Which Tasks to Hand Your AI First
The system is bought, the data is ingested, and the real question arrives: which tasks to automate with AI first. Pick well and you build momentum; pick badly and you spend trust you will not easily get back.
The answer is not a feature list, it is a sequence. Score your candidate tasks on three things -- frequency, structure, and stakes -- and the order nearly writes itself.
Score Frequency, Structure, and Stakes
Score every candidate task on how often it recurs, how repeatable its shape is, and how much a wrong output costs. Daily beats quarterly, a fixed shape beats a one-off, and read-only beats anything that commits you.
Frequency is where the payback lives, because a task done every morning repays its setup in weeks. A task done once a quarter may never repay it at all.
Structure decides whether the work sits inside what AI is actually good at. A Harvard/BCG field experiment with 758 consultants found AI made them more than 25% faster with over 40% higher quality on tasks suited to it -- yet on a task just outside that frontier, AI users were 19 percentage points more likely to get the answer wrong.1
Stakes set the sequence for everything else. Start where the worst case is an unread draft, and finish -- if ever -- where the worst case is an angry client.
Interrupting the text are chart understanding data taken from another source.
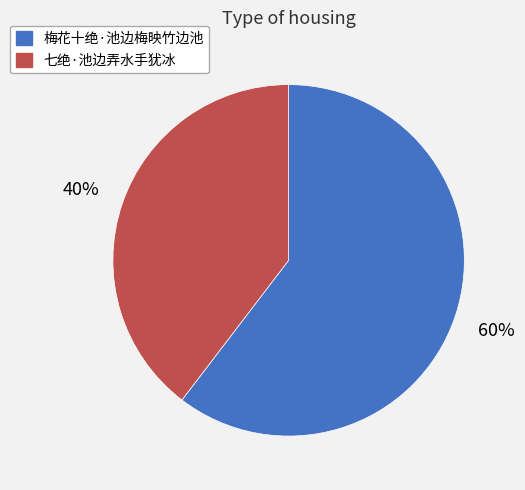

Rank the categories by value from lowest to highest.

七绝·池边弄水手犹冰, 梅花十绝·池边梅映竹边池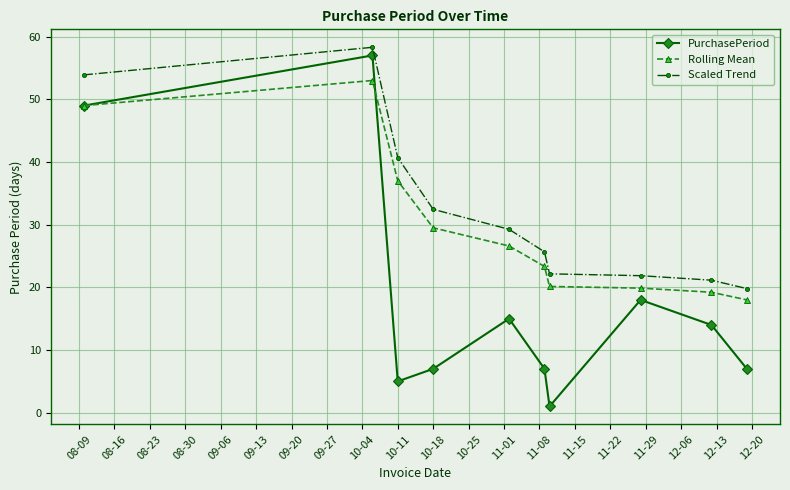

Reading right to left, list all the values displayed in this chart.

PurchasePeriod: 7.0	14.0	18.0	1.0	7.0	15.0	7.0	5.0	57.0	49.0
Rolling Mean: 18.0	19.2	19.9	20.1	23.3	26.6	29.5	37.0	53.0	49.0
Scaled Trend: 19.8	21.1	21.9	22.2	25.7	29.3	32.5	40.7	58.3	53.9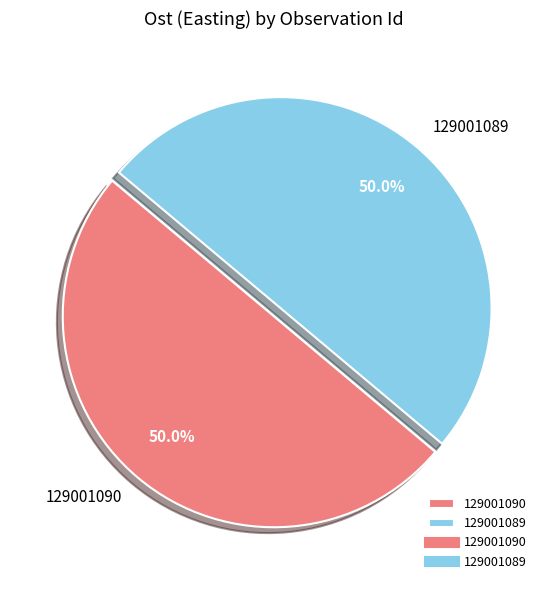

What portion of the pie excludes 129001089?

50.0%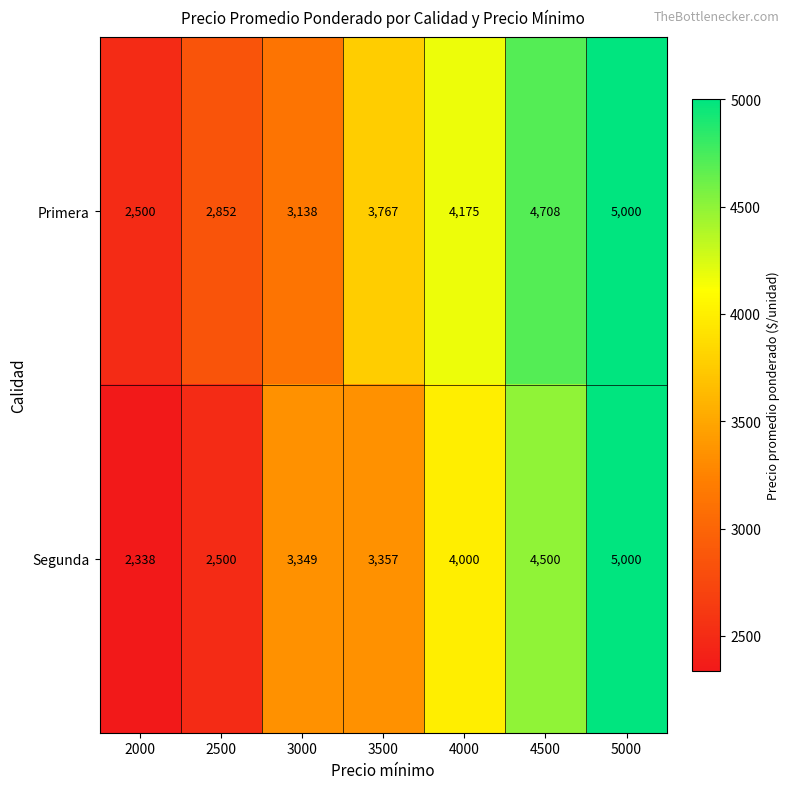

What is the sum of the Segunda values at 3500 and 5000?

8357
Start With Preparation Work
The first wave is preparation: daily briefings, meeting prep, research digests, document assembly. This work is frequent, well-shaped, and read-only, so a wrong draft costs a review, not a client.
It is also where the payoff is felt immediately. Walking into a meeting already briefed on who is in the room and what was last agreed is the kind of win people mention to each other.
This is exactly the territory FactoryOS stakes out first -- its assistant's daily briefings and meeting briefs exist because preparation is the safest high-frequency work an agent can take.
Pick the Dreaded Task First
Within that first wave, the best first task is the one someone on your staff already dreads doing. Nobody defends a chore, so there is no turf to protect and an eager tester built in.
The dread is also a signal. Tedious work is usually tedious because it is repetitive, and repetitive is precisely what delegates well -- the Monday status digest nobody wants to compile beats anything chosen off the org chart.
Route Actions Through Approval
The second wave is workflows that touch your systems but route every action through a person: drafted quotes, follow-up emails, proposed schedule changes. The agent does the assembly; a human does the committing.
This only works if approval is designed in rather than bolted on. In FactoryOS, human-in-the-loop is first-class -- the agent presents a proposed action with its justification, and the human approves or rejects on the facts.
That approval step is not a training wheel you remove later. It is the control surface that lets you widen the agent's reach without widening your exposure.
Hold Back Irreversible Commitments
Irreversible external commitments come last, and some should never be delegated at all. Anything that binds you -- a signed quote, a payment, a promise a client acts on -- should not leave the building without a human deciding it should.
That is a standing design choice, not a limit of today's models. The cost of error is asymmetric: an internal draft is recalled with a click, a commitment is recalled with an apology.
Early Wins Build Trust
Early wins matter because staff trust, not technology, is the real constraint on how far automation goes. Every later wave depends on people believing the system works for them rather than around them.
The evidence says the help lands where morale needs it most. A study of 5,179 support agents found AI assistance raised productivity 14% on average -- and 34% for the newest workers -- while improving retention.2
So sequence for trust as much as for return on the investment. The dreaded chore this quarter buys permission for the approval-gated workflow next quarter -- which task does your team most want to hand over?